Many people around the world don’t have access to a modern toilet and have a sewage system unable to treat human waste. However, even where there’s a working sewage system, the problem is that it requires a lot of water due to inefficient toilets.
To fix these problems, Shannon Yee, an associate professor at Georgia Institute of Technology, is trying to change the way we think about waste. Not for nothing, there’s a word play on his name with people saying “you need to go take a Yee” in place of the word ‘pee’.
As explained here, Yee is in charge of a group of engineers developing a water-less super toilet that can be used everywhere without the need for a sewer infrastructure thanks to funding from the Gates Foundation’s “Reinvent the Toilet Challenge”.
“Stated very simply, we’re taking infrastructure and we’re turning it into an appliance”, Yee says. “So, no water coming into the toilet and no output sewage… You just plug it in wherever you need a bathroom and it treats your waste”.

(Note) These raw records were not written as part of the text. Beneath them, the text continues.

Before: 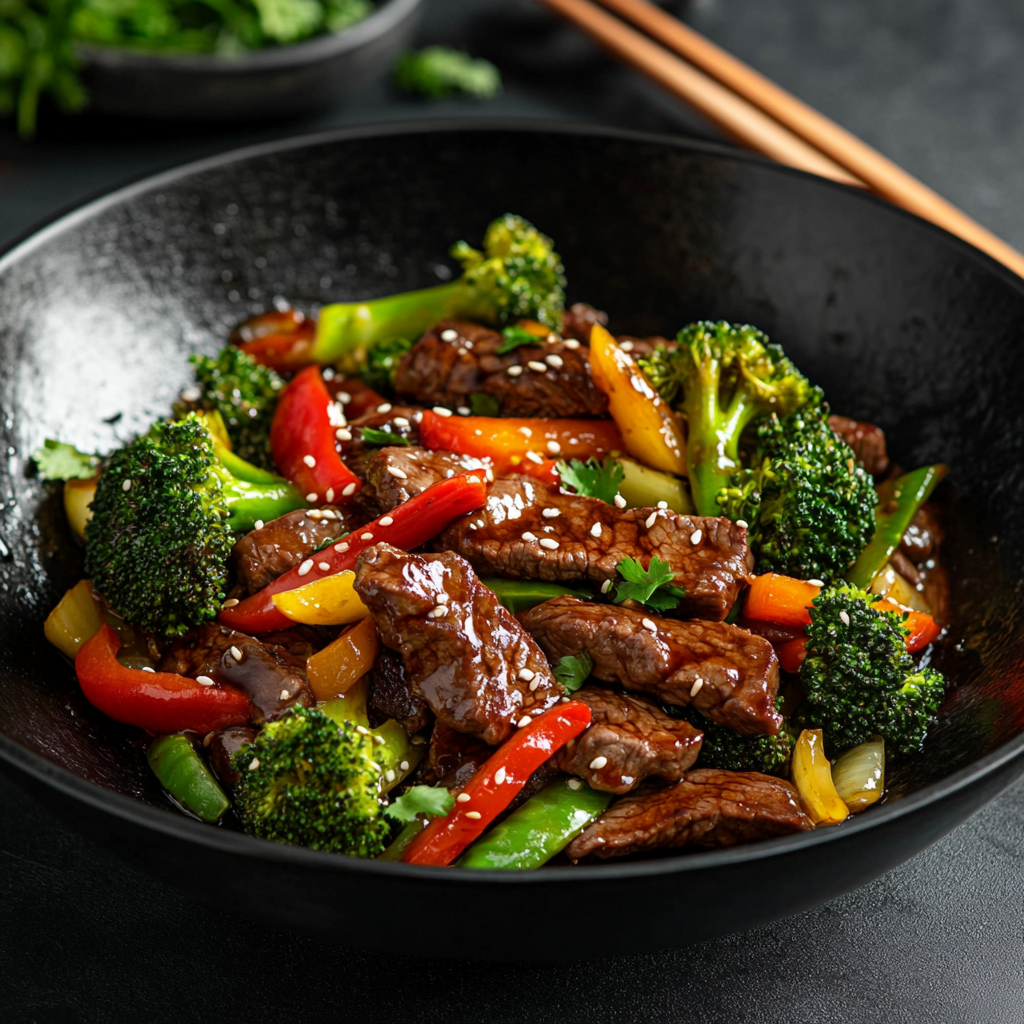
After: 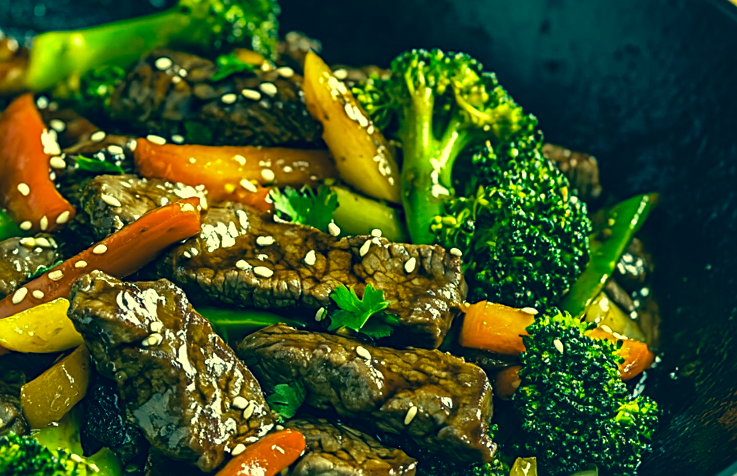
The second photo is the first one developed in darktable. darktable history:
sharpen: on, module defaults
exposure: exposure 0.167 EV, compensate highlight preservation false
color correction: highlights a* -15.74, highlights b* 39.83, shadows a* -39.79, shadows b* -25.51
crop and rotate: left 27.939%, top 26.655%, bottom 26.778%
local contrast: highlights 25%, shadows 78%, midtone range 0.749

Yee has experience with thermal energy technologies rather than toilets however, this new kind of toilet also uses heat and is powered by electricity. It has a front-end unit that resembles a standard toilet and a rear processing unit where waste is treated. The poop is heated to high pressure while remaining separate from the liquids.
“We enter into this phase of matter known as a supercritical fluid where the feces spontaneously combusts underwater. It’s a pretty unique way of doing this: we can actually burn feces underwater”, Yee says.

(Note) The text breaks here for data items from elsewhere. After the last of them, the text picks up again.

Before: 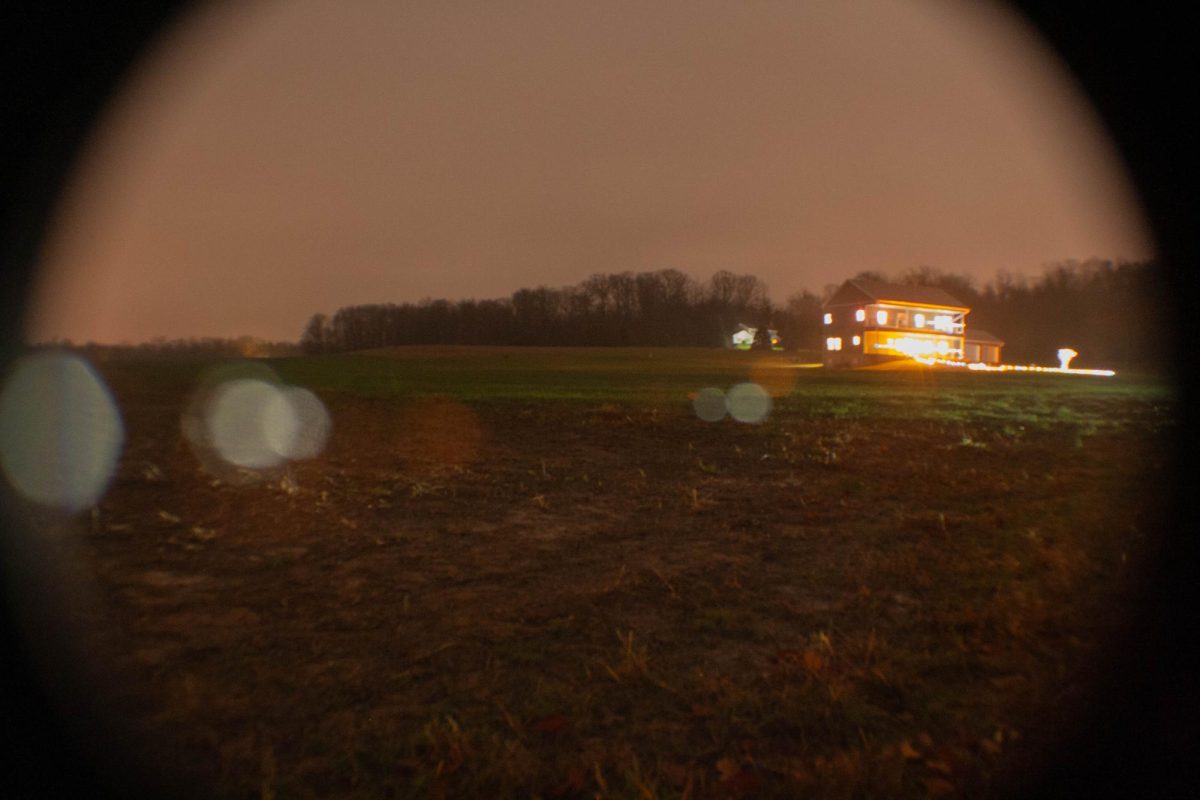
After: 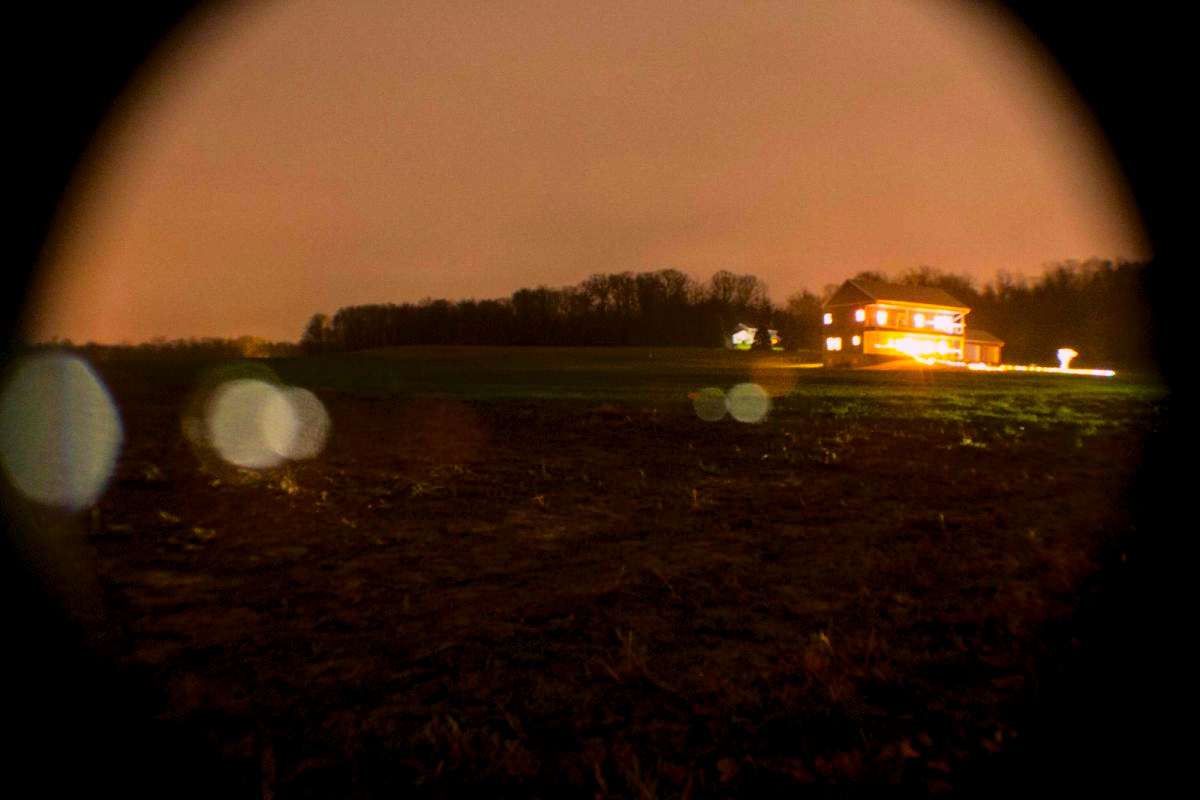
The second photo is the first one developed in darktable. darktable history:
color balance rgb: highlights gain › chroma 1.51%, highlights gain › hue 312.29°, global offset › luminance -0.867%, perceptual saturation grading › global saturation 30.21%, global vibrance 20%
velvia: strength 15.01%
base curve: curves: ch0 [(0, 0) (0.036, 0.025) (0.121, 0.166) (0.206, 0.329) (0.605, 0.79) (1, 1)]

The stools are converted into little, odorless ‘poop cakes’, which can be composted or thrown in the garbage, while the purified pee is employed to flush the toilet.
The “super toilets” are currently being tested by Yee and his colleagues in South Africa, India, China, and the United States. If the idea is successful, he expects it will enable towns to avoid spending millions of dollars on sewage and garbage processing facilities.
Yee’s work is just one of many international initiatives attempting to address the complex issue of human waste.